Suggestions for parents and caregivers
Early preparation can include helping and encouraging your teen to adopt a healthy lifestyle, including regular eating and sleeping habits, physical activity and avoiding alcohol and drugs.
Some other suggestions for easing the transition:
- While they are still with the paediatric epilepsy care team, encourage your teenager to gradually take more responsibility for dealing with the team themselves. This could include setting up appointments and bringing a list of questions to the clinic visit. This will give them practice and confidence for dealing with the same things in the adult environment.
- However, do stay involved with your child’s care. Be aware of what is going on and be on hand to give them whatever support they may need. Be prepared to act as a backup if they ask for help or seem to be getting overwhelmed.
- Allow your teen private time with the paediatric epilepsy care team.
- Discuss with your teen the importance of continued care in the adult setting. Involve the paediatric care team as necessary.
- With your teen, ask the paediatric epilepsy team to suggest an adult care team or clinic and to transfer all pertinent information to them.
- Some children with epilepsy may have other disabilities for which they may be accessing support services. Many of these services are only for children and may not continue when the child turns 18. A social worker on your child’s medical team can help you understand these and can help you apply for services available to adults.
Suggestions for teens
- Adopt a healthy lifestyle. This includes regular eating and sleeping habits, physical activity, and avoiding alcohol and drugs.
- While you are still with the paediatric epilepsy care team, try to gradually take more responsibility for dealing with the team by yourself. Set up your own appointments, write down questions ahead of time and discuss issues and concerns that are important to you.
- At each appointment, ask for time to speak with the paediatric epilepsy care team about sensitive or private issues without parents present.
- Understand how epilepsy and its treatment affect you. Ask questions and keep your own records about your condition and treatment.
- With your parents, ask your paediatric care team to suggest an adult care team or clinic and to transfer all pertinent information to them.
- Remember that your parents are still there to act as a resource and backup if you need them.
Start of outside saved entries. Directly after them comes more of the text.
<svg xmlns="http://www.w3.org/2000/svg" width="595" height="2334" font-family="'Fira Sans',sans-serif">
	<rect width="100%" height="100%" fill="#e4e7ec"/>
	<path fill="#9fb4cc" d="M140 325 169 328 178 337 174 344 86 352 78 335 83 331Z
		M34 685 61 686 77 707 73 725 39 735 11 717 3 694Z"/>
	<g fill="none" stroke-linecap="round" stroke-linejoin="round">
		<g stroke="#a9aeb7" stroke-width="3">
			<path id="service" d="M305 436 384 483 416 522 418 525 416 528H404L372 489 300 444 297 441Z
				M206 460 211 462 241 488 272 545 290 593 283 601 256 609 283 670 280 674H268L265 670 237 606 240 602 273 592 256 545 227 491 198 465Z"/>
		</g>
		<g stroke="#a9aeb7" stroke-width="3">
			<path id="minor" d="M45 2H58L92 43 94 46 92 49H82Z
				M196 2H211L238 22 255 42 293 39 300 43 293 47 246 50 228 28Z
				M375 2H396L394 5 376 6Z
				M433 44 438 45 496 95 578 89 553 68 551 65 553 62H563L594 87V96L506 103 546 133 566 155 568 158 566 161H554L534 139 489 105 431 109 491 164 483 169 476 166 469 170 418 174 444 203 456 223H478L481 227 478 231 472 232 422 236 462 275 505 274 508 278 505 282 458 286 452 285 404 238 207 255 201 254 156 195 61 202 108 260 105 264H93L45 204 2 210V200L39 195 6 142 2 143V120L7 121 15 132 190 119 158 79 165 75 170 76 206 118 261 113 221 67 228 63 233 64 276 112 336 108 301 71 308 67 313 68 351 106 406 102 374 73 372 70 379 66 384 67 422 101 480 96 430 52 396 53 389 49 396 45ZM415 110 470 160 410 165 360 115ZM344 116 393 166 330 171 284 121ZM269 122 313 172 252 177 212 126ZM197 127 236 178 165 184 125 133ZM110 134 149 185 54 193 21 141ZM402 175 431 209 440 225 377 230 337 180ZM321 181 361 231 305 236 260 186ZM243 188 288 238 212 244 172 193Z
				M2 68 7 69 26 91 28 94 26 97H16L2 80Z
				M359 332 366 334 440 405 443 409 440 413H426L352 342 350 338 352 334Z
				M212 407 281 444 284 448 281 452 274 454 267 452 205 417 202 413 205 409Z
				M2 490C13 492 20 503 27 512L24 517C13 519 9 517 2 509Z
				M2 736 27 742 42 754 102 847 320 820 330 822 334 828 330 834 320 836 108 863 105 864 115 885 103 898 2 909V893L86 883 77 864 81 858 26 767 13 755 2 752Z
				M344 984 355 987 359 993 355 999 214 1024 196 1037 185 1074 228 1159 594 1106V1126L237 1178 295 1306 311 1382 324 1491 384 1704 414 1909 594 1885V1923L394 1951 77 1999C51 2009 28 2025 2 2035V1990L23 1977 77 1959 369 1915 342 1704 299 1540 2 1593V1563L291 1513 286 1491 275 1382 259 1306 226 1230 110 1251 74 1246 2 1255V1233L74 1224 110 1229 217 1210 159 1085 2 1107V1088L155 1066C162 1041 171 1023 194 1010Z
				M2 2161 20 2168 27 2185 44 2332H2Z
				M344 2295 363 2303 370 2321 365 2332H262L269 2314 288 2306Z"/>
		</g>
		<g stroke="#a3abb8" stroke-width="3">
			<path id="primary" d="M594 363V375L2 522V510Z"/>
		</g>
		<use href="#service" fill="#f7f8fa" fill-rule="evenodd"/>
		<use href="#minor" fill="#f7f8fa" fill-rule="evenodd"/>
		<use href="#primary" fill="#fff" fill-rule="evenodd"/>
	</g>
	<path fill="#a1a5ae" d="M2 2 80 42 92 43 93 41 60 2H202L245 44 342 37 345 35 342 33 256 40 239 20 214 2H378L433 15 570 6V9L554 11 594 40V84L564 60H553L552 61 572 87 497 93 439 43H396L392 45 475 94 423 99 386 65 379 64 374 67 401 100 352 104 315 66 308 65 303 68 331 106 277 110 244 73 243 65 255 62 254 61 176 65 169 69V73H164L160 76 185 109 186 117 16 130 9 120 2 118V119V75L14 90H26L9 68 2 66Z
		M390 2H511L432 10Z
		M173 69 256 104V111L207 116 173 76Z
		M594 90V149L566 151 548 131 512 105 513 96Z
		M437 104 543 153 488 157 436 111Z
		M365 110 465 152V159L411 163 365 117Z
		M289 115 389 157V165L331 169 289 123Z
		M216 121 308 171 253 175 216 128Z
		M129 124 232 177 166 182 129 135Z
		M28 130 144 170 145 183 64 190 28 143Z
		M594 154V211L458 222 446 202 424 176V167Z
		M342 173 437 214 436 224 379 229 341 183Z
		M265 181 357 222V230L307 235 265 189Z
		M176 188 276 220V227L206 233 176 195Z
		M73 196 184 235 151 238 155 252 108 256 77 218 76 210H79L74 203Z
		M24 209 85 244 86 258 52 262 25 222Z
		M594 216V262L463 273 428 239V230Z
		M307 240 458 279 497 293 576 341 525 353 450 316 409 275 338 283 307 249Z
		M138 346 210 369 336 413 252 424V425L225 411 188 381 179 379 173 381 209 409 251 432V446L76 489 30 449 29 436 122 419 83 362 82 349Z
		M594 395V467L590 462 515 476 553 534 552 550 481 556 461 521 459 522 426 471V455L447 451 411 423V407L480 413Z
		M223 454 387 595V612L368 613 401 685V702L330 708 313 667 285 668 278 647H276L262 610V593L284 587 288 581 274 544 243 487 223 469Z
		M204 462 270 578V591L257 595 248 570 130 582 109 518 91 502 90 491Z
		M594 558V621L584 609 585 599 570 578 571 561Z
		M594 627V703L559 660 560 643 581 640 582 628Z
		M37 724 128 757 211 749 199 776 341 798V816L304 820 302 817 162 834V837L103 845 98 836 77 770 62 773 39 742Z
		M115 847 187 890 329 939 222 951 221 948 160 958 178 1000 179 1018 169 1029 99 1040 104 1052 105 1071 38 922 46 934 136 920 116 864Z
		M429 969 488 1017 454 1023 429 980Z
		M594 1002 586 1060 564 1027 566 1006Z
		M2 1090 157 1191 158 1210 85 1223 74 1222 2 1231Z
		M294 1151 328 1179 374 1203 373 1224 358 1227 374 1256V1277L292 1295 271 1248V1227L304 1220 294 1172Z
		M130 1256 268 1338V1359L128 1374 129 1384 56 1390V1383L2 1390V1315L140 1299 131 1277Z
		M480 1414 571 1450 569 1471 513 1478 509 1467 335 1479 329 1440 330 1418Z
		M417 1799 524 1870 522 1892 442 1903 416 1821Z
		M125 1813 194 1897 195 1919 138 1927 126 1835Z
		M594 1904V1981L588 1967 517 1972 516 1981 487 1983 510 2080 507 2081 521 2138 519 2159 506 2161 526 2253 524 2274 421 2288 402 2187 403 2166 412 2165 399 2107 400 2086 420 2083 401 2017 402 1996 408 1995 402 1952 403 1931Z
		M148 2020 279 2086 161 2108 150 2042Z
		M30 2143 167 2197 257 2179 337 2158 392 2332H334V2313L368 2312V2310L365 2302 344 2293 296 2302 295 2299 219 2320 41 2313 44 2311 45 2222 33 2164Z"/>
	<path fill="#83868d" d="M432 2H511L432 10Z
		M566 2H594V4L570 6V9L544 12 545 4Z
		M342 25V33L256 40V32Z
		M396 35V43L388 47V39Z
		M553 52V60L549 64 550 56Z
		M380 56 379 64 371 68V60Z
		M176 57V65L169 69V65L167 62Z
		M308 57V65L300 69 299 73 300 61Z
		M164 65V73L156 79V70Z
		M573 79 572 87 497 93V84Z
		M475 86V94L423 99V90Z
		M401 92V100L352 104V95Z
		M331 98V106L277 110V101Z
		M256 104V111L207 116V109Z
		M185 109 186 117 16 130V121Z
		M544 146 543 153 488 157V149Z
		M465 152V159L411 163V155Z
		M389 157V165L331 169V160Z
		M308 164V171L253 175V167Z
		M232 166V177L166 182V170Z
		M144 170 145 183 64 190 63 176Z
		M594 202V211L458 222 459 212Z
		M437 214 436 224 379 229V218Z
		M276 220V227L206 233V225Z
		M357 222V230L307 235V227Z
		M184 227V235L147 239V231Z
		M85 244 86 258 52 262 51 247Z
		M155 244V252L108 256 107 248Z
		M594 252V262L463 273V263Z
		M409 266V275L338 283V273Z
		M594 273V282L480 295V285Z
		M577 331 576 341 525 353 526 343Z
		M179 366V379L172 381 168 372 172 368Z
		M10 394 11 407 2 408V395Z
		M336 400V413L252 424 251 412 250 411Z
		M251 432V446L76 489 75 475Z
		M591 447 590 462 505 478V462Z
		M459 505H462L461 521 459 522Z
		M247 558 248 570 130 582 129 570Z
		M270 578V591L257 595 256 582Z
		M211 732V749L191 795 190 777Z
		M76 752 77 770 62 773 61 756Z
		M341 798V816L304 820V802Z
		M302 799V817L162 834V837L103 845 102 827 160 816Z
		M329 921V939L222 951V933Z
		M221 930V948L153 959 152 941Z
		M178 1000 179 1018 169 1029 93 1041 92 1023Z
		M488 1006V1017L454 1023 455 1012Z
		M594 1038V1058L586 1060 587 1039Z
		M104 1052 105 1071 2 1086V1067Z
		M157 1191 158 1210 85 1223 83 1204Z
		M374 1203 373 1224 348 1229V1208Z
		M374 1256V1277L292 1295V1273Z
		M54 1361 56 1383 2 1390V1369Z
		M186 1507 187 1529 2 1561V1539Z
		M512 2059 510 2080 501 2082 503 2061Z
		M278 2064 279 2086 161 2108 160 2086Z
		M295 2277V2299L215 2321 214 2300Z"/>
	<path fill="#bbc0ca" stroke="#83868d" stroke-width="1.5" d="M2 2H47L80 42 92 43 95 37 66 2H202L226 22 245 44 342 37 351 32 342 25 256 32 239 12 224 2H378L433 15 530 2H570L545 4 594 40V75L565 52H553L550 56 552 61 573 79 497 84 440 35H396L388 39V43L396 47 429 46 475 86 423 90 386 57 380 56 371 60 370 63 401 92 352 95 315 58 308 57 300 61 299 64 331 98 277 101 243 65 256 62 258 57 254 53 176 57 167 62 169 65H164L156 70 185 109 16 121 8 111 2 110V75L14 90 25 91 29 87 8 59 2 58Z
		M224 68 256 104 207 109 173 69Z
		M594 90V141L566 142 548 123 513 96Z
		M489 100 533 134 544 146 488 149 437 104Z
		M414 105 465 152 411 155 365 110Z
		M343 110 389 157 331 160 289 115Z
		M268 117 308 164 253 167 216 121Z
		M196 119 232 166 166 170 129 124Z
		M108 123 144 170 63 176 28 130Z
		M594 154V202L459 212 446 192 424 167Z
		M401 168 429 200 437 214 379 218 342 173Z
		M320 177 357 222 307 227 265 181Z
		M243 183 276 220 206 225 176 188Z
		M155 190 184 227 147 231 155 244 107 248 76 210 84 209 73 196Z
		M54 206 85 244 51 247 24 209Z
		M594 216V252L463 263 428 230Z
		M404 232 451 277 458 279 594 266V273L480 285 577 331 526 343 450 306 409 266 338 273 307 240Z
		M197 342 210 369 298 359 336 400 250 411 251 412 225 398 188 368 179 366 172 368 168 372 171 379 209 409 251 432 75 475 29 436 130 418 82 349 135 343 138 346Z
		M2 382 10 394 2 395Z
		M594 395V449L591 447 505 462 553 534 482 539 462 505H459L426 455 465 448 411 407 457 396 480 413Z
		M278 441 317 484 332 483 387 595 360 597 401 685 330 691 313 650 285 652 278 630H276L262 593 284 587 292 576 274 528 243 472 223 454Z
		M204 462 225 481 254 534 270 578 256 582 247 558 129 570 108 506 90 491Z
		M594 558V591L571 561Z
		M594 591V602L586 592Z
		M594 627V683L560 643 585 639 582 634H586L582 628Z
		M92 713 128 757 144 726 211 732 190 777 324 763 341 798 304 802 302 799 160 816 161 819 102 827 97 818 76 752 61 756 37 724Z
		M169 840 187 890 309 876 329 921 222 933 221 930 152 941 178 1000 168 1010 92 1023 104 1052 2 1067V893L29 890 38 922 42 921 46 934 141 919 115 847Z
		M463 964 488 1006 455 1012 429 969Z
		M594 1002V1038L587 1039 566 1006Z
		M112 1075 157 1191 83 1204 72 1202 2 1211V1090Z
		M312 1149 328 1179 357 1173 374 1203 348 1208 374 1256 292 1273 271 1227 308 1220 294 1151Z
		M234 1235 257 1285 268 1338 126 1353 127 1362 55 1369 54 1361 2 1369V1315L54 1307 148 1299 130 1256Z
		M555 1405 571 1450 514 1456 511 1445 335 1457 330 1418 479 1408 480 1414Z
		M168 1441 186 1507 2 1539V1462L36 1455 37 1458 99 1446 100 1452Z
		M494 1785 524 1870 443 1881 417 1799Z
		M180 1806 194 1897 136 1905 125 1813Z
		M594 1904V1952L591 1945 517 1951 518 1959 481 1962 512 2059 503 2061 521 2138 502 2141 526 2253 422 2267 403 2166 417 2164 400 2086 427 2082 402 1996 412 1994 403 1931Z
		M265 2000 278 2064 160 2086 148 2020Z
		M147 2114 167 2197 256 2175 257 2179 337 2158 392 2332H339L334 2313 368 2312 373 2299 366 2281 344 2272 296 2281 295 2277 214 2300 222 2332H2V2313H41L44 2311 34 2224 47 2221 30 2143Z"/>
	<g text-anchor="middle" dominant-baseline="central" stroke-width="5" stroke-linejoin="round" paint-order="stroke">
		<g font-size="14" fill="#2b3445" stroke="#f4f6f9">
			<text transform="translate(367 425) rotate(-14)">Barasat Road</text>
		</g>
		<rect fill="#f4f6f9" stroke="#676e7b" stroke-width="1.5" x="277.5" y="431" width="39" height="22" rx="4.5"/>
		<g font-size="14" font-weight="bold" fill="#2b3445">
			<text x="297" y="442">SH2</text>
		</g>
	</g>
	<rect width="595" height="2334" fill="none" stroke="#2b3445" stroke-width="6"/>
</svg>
Don't feel that you have to do everything by yourself.
For more information for teens about this transition, please see Transitioning through health care as a teenager: Timeline.
Getting help from an advocate
Once a teen is a young adult, it may not always be possible for a family member to go with them to appointments. If they need extra support during appointments—for example, if they have memory problems—an advocate from the local epilepsy association may be able to help:
- Before the appointment, an advocate might get information from the young person or their family about seizures, medications and questions for the health-care provider.
- During the appointment, the advocate might support the young person by sharing information with the health-care provider and making sure the young person’s questions about medications, side effects, other treatment options and lifestyle issues are fully addressed.
Check with your local epilepsy association to see if an advocate is available.